Jamie Smith is a lifelong supporter of West Ham United. He grew up supporting the club, influenced by his mum from East London, and has visited the club's ground.

==County career==
He made his Twenty20 debut for Surrey on 5 July 2018, aged 17, against Middlesex at Lord's in the T20 Blast, and his first-class debut for Surrey against the Marylebone Cricket Club in Dubai on 24 March 2019. Scoring 127 runs in the first innings of this match, he became the ninth Surrey batsman to make a century on first-class debut, and broke the county's record for the highest total by a first-class debutant, which had stood since 1899. He made his List A debut on 25 April 2019 for Surrey against Middlesex at the Oval in the One-Day Cup.

In April 2022, Smith scored his maiden first-class double century, reaching 234 not out against Gloucestershire in the County Championship. He was part of the Surrey team that won the title in 2022 and 2023.

In March 2023, he was bought by the Birmingham Phoenix for the 2023 season of the Hundred. On 21 August 2023, Smith signed a new multi-year contract with Surrey.

==International career==
In January 2023, Smith was included in the England Lions squad for their tour of Sri Lanka. On 8–9 February, in an unofficial Test match against Sri Lanka A in Galle, he scored the fastest ever century for the Lions. In reaching his hundred off 71 balls, he broke the previous record, set by Luke Wright against New Zealand A in March 2009, by 20 deliveries. Smith later said that the approach of England coach Brendon McCullum and captain Ben Stokes to Test cricket (so-called "Bazball") had altered his perspective on batting, such that whereas previously he had been "pretty tentative at the crease", during the tour "the way [he] looked to play was a lot more dominant, looking at positive options".

In September 2023, Smith received his first full England cap when called up for the ODI series against Ireland. The selectors had been looking for an opportunity to introduce him to Test cricket for some time when, the following summer, he was selected ahead of Ben Foakes and Jonny Bairstow as wicket-keeper for the home Test series against the West Indies. He made his Test debut at Lord's on 10 July 2024 and scored 70 in his first innings, when Scyld Berry said that he had "batted like an old master, not a debutant". Smith said after the series that his entry into Test cricket left him more drained than he had expected, and took nine days off before playing his first match of the season in the Hundred for Birmingham Phoenix.

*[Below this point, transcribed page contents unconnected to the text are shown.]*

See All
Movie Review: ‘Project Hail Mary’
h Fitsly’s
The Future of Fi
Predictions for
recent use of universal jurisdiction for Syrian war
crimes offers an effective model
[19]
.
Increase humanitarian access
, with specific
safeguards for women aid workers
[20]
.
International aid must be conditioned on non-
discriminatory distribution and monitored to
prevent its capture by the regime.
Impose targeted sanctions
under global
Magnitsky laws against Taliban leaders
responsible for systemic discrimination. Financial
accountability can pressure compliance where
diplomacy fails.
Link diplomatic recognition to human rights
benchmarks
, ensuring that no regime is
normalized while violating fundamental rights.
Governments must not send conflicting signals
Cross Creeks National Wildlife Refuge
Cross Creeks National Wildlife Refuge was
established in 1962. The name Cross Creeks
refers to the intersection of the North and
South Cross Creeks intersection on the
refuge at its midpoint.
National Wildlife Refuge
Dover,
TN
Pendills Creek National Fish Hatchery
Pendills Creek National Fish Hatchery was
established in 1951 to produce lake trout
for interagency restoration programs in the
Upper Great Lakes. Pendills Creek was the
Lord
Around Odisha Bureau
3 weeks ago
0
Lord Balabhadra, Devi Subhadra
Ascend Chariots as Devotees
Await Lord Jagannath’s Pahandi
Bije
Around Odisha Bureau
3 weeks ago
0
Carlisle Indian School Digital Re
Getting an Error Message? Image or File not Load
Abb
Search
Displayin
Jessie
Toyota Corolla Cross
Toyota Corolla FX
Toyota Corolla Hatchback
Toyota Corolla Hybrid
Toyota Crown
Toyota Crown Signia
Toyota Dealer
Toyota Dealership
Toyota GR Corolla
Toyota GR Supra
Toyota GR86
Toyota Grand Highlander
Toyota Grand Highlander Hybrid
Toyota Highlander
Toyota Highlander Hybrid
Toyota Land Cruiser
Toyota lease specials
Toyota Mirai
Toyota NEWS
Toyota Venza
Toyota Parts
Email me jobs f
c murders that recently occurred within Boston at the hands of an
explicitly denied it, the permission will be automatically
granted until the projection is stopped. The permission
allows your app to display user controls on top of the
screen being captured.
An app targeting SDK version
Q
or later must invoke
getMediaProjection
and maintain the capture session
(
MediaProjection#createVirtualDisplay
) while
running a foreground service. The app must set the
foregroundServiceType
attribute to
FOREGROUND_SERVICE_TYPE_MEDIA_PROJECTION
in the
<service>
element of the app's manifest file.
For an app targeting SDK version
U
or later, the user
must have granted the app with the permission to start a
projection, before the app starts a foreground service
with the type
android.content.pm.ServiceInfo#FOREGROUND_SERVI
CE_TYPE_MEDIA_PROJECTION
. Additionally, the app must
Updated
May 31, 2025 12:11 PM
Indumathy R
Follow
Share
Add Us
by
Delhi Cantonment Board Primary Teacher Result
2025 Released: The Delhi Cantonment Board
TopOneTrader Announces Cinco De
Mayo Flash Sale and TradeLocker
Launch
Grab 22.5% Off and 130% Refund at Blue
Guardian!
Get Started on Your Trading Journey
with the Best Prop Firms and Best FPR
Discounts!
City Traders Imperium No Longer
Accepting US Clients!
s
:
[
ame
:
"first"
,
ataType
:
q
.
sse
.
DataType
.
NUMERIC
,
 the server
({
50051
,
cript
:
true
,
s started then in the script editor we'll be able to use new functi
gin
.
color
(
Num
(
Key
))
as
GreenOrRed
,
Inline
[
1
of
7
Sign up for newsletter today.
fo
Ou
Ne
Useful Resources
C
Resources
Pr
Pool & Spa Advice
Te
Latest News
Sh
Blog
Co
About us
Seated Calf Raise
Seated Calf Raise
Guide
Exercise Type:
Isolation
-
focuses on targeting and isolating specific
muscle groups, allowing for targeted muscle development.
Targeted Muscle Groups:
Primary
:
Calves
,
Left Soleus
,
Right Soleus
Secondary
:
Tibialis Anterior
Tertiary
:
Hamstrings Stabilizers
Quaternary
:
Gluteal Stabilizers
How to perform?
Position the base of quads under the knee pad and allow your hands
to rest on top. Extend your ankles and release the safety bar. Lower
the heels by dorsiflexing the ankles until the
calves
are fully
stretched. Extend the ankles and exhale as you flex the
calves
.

Hitting 111 from 148 deliveries, he scored his maiden Test century on 23 August 2024, in the first innings of first Test against Sri Lanka at Old Trafford, Manchester. With this, Smith became only the third England player (after Harry Brook and Bryan Valentine) to score more than 70 in three of their first five Test innings. The 318 runs he amassed during these five innings was also the second highest of any wicketkeeper in Test history, and the sixth highest of any England player. The 169 runs he added to this figure by the end of the summer yielded the third highest return by an England wicketkeeper during a home Test season. Having "cemented his place" as the Test side's first choice behind the stumps, Smith was selected for the subsequent three-match away series against Pakistan. Just prior to the tour, he was named the Men's Young Player of the Year by the Professional Cricketers' Association, and also offered a central contract with England until the end of 2026.

He has been described by BBC Test Match Special commentator Daniel Norcross as a "generational talent". He holds the record for highest Test score by an England wicket-keeper, 184 not out against India in the second Test match of the 2025 Anderson–Tendulkar Trophy.

==Awards==
Smith was named as one of the 2025 Wisden Cricketers of the Year.